The so-called sales help
If you're going to make customer service the focus of an ad campaign, you'd better hope the company's salespeople don't undo your work. In a study by the Wharton School and the Verde Group that asked about people's most recent shopping experience, 33 percent said they'd been unable to find a salesperson to help them. They're luckier than the 25 percent who were "ignored" by salespeople—"no greeting, no smile, not even eye contact." This was the shortcoming "most likely to be shared with others through word-of-mouth." Shoppers under age 30 were especially critical of bad salespeople.
Time will tell, but Cerberus Capital Management might have made more profit buying a used-car lot than it will derive from owning Chrysler. It'd have a bigger potential customer base, anyway, to judge by Vertis Communications' poll of adults who expect to buy a car in the next 12 months. As you can also gather from the chart below, SUVs may not be as popular as they were when gas prices were lower, but the category isn't about to vanish. One other tidbit from the poll: People who expect to buy a truck are more likely to read automotive direct mail (55 percent said they do so) than those intending to buy a minivan (44 percent), SUV (43 percent) or car (34 percent).
the gas-price effect
When gas prices prod people to economize, it can be a boon for store brands and generics. The chart at lower left, using BIGresearch poll data, reflects this. It also found clothes purchases taking a hit, as 24 percent of respondents spend less on that category due to gas prices. People can cut back on their dining-out wardrobe, since 31 percent said they're going to restaurants less.
home improvement's downside
Here's a sign the do-it-yourself market in home improvement has been booming: A study written up in the American Journal of Preventive Medicine says ladder-related injuries increased more than 50 percent between 1990 and 2005. Drawing on emergency-room data, the research found men the victims of 77 percent of these mishaps.
their loss is someone's gain
Let's talk about the upside of obesity. Sure, the epidemic levels of obesity impose all sorts of costs on society. But the phenomenon also provides gainful employment and profit for the nation's weight-loss industry. A report by Marketdata Enterprises puts the size of the market at $55.4 billion last year, with a rise to $58.7 billion forecast for this year and to $68.7 billion in 2010. Bariatric surgeries alone constituted a $4.4 billion niche last year. On the less-severe end of the spectrum, consumers spent $19 billion last year on diet soft drinks. However, the report also said that 56 percent of the nation's 72 million dieters prefer a regimen that's based on non-dietetic foods (as well they might). Prescription diet drugs accounted for a relatively modest total of $459 million last year, according to the research firm's report.
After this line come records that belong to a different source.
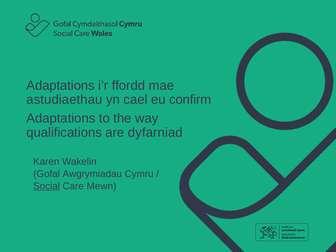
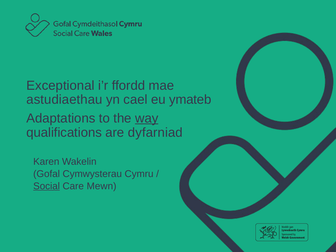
Adaptations at (61, 85): Adaptations -> Exceptional
confirm: confirm -> ymateb
way underline: none -> present
Awgrymiadau: Awgrymiadau -> Cymwysterau
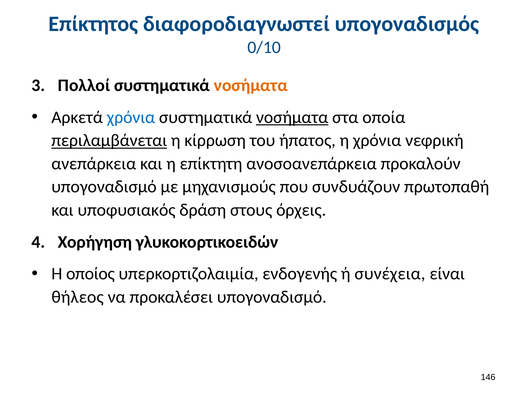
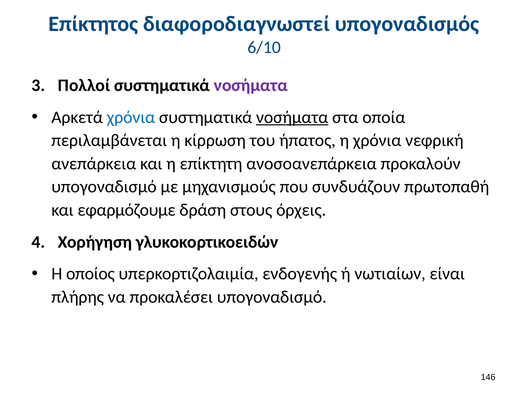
0/10: 0/10 -> 6/10
νοσήματα at (251, 85) colour: orange -> purple
περιλαμβάνεται underline: present -> none
υποφυσιακός: υποφυσιακός -> εφαρμόζουμε
συνέχεια: συνέχεια -> νωτιαίων
θήλεος: θήλεος -> πλήρης
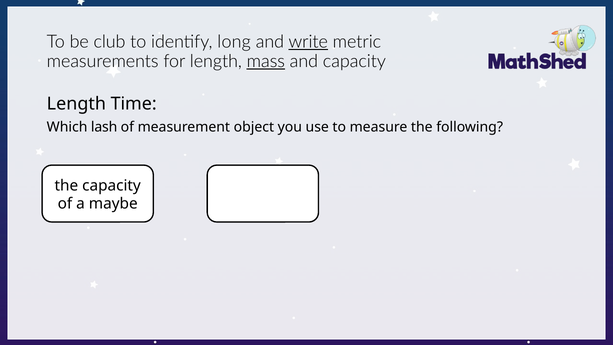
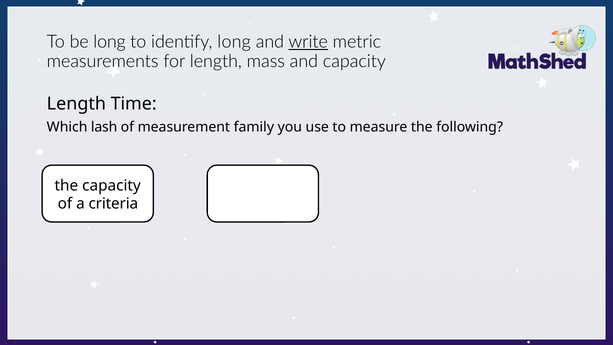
be club: club -> long
mass underline: present -> none
object: object -> family
maybe: maybe -> criteria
potentially fatal fatalism
Why don't people adjust their behavior to reduce their risk of cancer? Often, it's because they're fatalistic about it. A study described in the journal Cancer Epidemiology Biomarkers & Prevention found 27 percent of adults endorsed the statement, "There's not much people can do to lower their chances of getting cancer." Forty-seven percent agreed that "It seems like almost everything causes cancer"; 72 percent agreed that "There are so many recommendations about preventing cancer, it's hard to know which ones to follow."